Peu à peu le rêve a envahi tout l’espace. Il a enfreint la frontière du jour et de la nuit. Chaque réveil conservait la marque de l’autre monde. Son odeur collait à mes vêtements, à mes cheveux. Le rêve se mêlait aux souvenirs. Le futur avait un air de déjà-vu. Quand le rêve s’est invité sur le mur de ma chambre, il m’a chassée de chez moi.

Je les trouve beaux et agaçants à la fois. Poétiques, mais trop peu explicites. De quoi s’agit-il au juste? Je ne suis pas sûre d’avoir bien compris l’histoire.
Il y est question d’une maison pleine de brume et de mystère qui hante l’héroïne Laura Kern (dont le prénom peut aussi devenir Luna, du nom de cette maison dans l’incendie de laquelle fut brûlée vive Diane, son arrière-grand-mère )

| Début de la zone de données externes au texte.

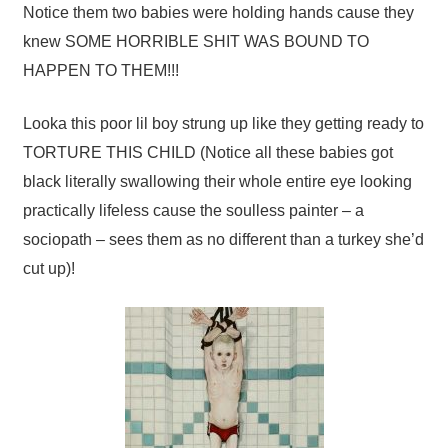
Notice them two babies were holding hands cause they
knew SOME HORRIBLE SHIT WAS BOUND TO
HAPPEN TO THEM!!!
Looka this poor lil boy strung up like they getting ready to
TORTURE THIS CHILD (Notice all these babies got
black literally swallowing their whole entire eye looking
practically lifeless cause the soulless painter – a
sociopath – sees them as no different than a turkey she’d
cut up)!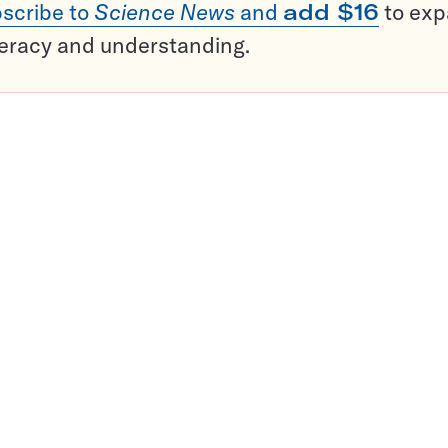
scribe to
Science News
and
add $16
to ex
teracy and understanding.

Au bout de la route, Luna m’attend. Diane me réclame en sacrifice.
Toi et moi avons hérité de la chevelure de Diane. Le feu est là dans nos cheveux. Le feu protecteur et vivant de Diane chasseresse. Et la lune d’Hécate doit sortir de nos cœurs.

Les maisons ont une grande importance. Laura les fait visiter aux éventuels acheteurs de la Plaine Monceau, à Paris. C’est là aussi qu’elle vit sa liaison avec son employeur, là qu’elle a des visions dans les miroirs, là qu’elle a vu disparaître un enfant.

A ces souvenirs s’ajoute la crainte toujours présente d’avoir hérité du sang des Kern. Son père l’a quittée quand elle avait sept ans, à l’annonce de la maladie de Huntington. Laura et Elaine sa sœur vont-elles se décider à connaître leur propre sort? Ont-elles hérité du gêne de John, leur père? Quel rôle pourrait jouer cette malédiction dans les étranges visions et les peurs de la jeune femme?

Tout cela pouvait m’intéresser mais non, je n’ai pas pu m’attacher aux personnages. Ils ne m’ont pas semblé réels. Peu m’importait leur sort. Un comble avec la menace de cette terrible maladie psychique planant au-dessus d’eux! Une déception.